Sunday, January 25, 2009

Creation requires a creator

Followers of Ray Comfort's evangelical antics will be more than familiar with his well-worn statement that every creation needs a creator.

Comfort insists that logic requires the thing we call the universe needs to have had a creator in the same way that a painting needs a painter or a building needs a builder.

Comfort challenges atheists with the question "who created everything?" Some will point out that the question is loaded by use of the verb "created". By asking who created something, the idea that it was created at all is put forth as a conclusion or presumption. It is much like the question "have you stopped beating your wife yet?".

To illustrate the silliness of Comfort's favourite question, first assume a method by which something might come to be, then change the verb "created" to something appropriate to that method . Try answering these questions :
  • Who belched the universe?
  • Who gave birth to everything? (And did they have an epidural?)
  • Who knitted the galaxies?
Except for the presumption in each case, these questions are no different to Comfort's and they are equally as silly and suffer the same logical flaw. If a believer wished to use any of the above, they'd use a set-up like Comfort's painter analogy.

The only sensible, logical and reasonable response this sort of willful ignorance is to bang one's own head against the wall until the pain dulls the senses.
We know, for example, that every gaseous burp needs a belch, so who belched the universe? Every child is born, so who gave birth to the cosmos? Every jumper has a knitter, so who knitted the stars and galaxies? Comfort's decision to lump all possible methods of manufacture into "creation" and then insist that creation must apply to everything, makes no difference to the fact the question is loaded and therefore, flawed.

Where Comfort goes wrong is in beginning with the preconceived notion that the universe was created and then choosing an analogy to fit that preconception. Why not use an analogy that animals exist as a result of other animals mating, therefore our universe must be the result of other universes mating? We know that orange juice comes from oranges from orange trees so why not use an analogy in which the universe must therefore be the juice collected from a giant, metaphysical fruit tree? The only thing that prevents Comfort choosing from thousands of possible analogies is that these don't fit with the preconceived idea he's trying to prove.

By invoking a creator in his question, Comfort has unilaterally discarded a potentially infinite number of possible causes for existence.

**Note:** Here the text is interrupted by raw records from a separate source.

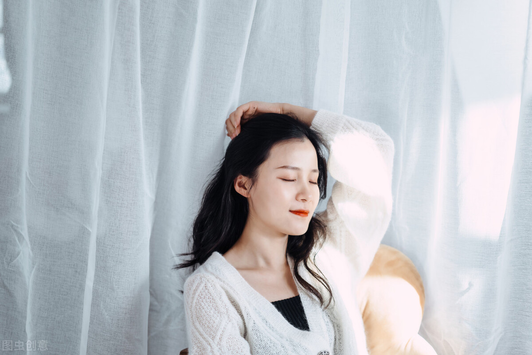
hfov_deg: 36.2
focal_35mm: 55
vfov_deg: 24.6
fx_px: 813
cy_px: 178
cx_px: 266
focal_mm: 55
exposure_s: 1/160
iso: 100
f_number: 1.8
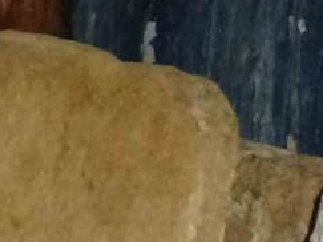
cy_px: 12
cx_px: 290
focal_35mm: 1200
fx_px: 11192
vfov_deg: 1.2
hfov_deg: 1.7
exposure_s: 1/60
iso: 400
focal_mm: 32.6
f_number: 5.4
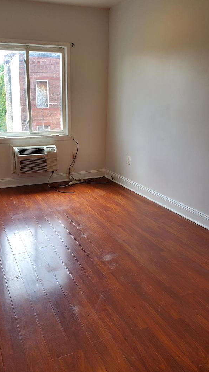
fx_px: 286
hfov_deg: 39.7
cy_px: 183
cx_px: 72
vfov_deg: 66.1
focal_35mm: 29
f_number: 2.4
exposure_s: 1/120
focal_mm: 4.3
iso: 80
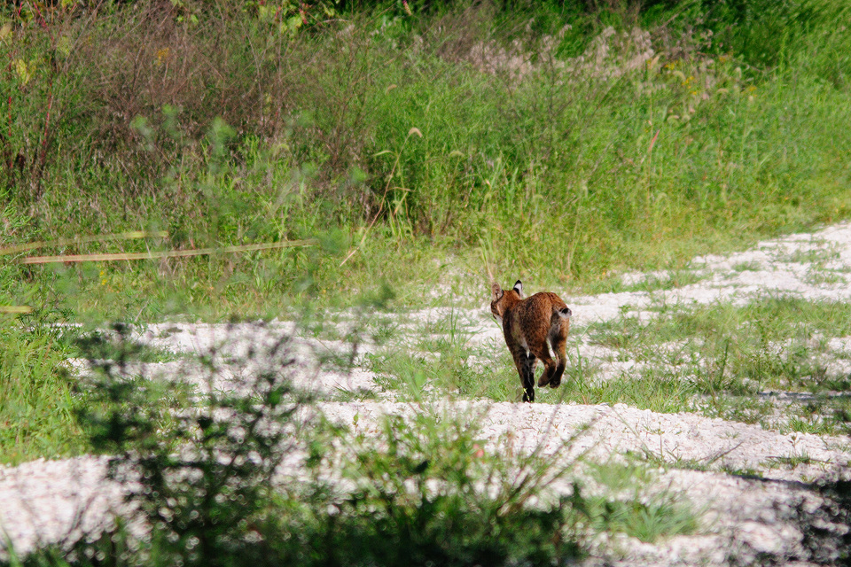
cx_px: 426
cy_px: 284
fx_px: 6027
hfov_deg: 8.1
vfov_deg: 5.4
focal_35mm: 255
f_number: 5.6
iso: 400
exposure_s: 1/1600
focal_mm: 170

Comfort ignores the fact that just because a painting is created, that does not prove everything is created any more than it proves everything must have been painted. If we begin with a presumption that everything in the natural universe was not created, then we see that those things which we know to be created are so monumentally outnumbered as to be irrelevant to the discussion.

Rather than ask "who created everything?", a more correct question might be "how did everything come to exist?" This question leaves open the possibility that a creator was involved without closing the door on other possibilities and, as such, a fair-minded person would frame their question this way.

Consistently using flawed forms of question or analogy, especially when those flaws are pointed out by multiple commentators every time they are used, amounts to intellectual dishonesty and indicates a fear of being proved wrong. And rest assured, Comfort's own blog is littered with helpful comments from people desperately trying to set him straight on the flaws in his reasoning.

More recently, Comfort has changed from question to statement and now professes that "atheists believe nothing created everything".

This statement is fundamentally flawed on at least two fronts. It again presumes that "everything was created" and, perhaps worse, insists that atheists share a belief system which accepts creation as a default position. The only sensible, logical and reasonable response this sort of willful ignorance is to bang one's own head against the wall until the pain dulls the senses.

What did God use to make the stuff he used to make everything?
But, putting logical fallacies aside for one moment, there is another problem with Comfort's analogies and therefore, his simplistic question.

We can all agree with Comfort when he says "every painting needs a painter and every building needs a builder" and we could even go so far as to accept this as evidence that the universe must therefore also require some sort of creator. We might even begrudgingly accept that all the other religions have got it completely wrong and the only creator that could possibly fit the bill is Comfort's chosen god, the Christian god.

But I've noticed that every painter needs paint in order to create a painting. Every builder needs stone or bricks or timber or steel in order to create a building. So, if I'm to accept Comfort's analogy as pertinent to the question of existence, I have to ask where his god got the materials required to create the universe? Is it possible, for example, that a Universe Shop, selling galaxy kits, existed before anything existed? It seems unlikely. Perhaps God could have borrowed the materials from another god but that too seems unlikely since Comfort will tell you there's only one god.

If the answer is that God created the materials in the same way some painters make their own paint, then I would have to ask what he used to make those materials. Painters use pigments and binders like ochre and egg whites to make paint. What did God use to make the stuff he used to make everything?

At this point, real-world analogies have to be abandoned for metaphysical explanations (magic) and we're told God just created everything from nothing - which leaves me wondering why anyone would bother using the analogies in the first place since real-world examples have no relationship with the endless possibilities of supernatural fairy tales. Once we abandon the physical realm (reality), everything becomes possible (fantasy) and logic no longer holds any sway.

I'm also left wondering how someone who struggles with the idea that everything came from nothing (and I share that struggle but have no opinion on its truth) has no problem with the notion that nothing made God who then made everything out of nothing which is apparently what creationists are content to believe.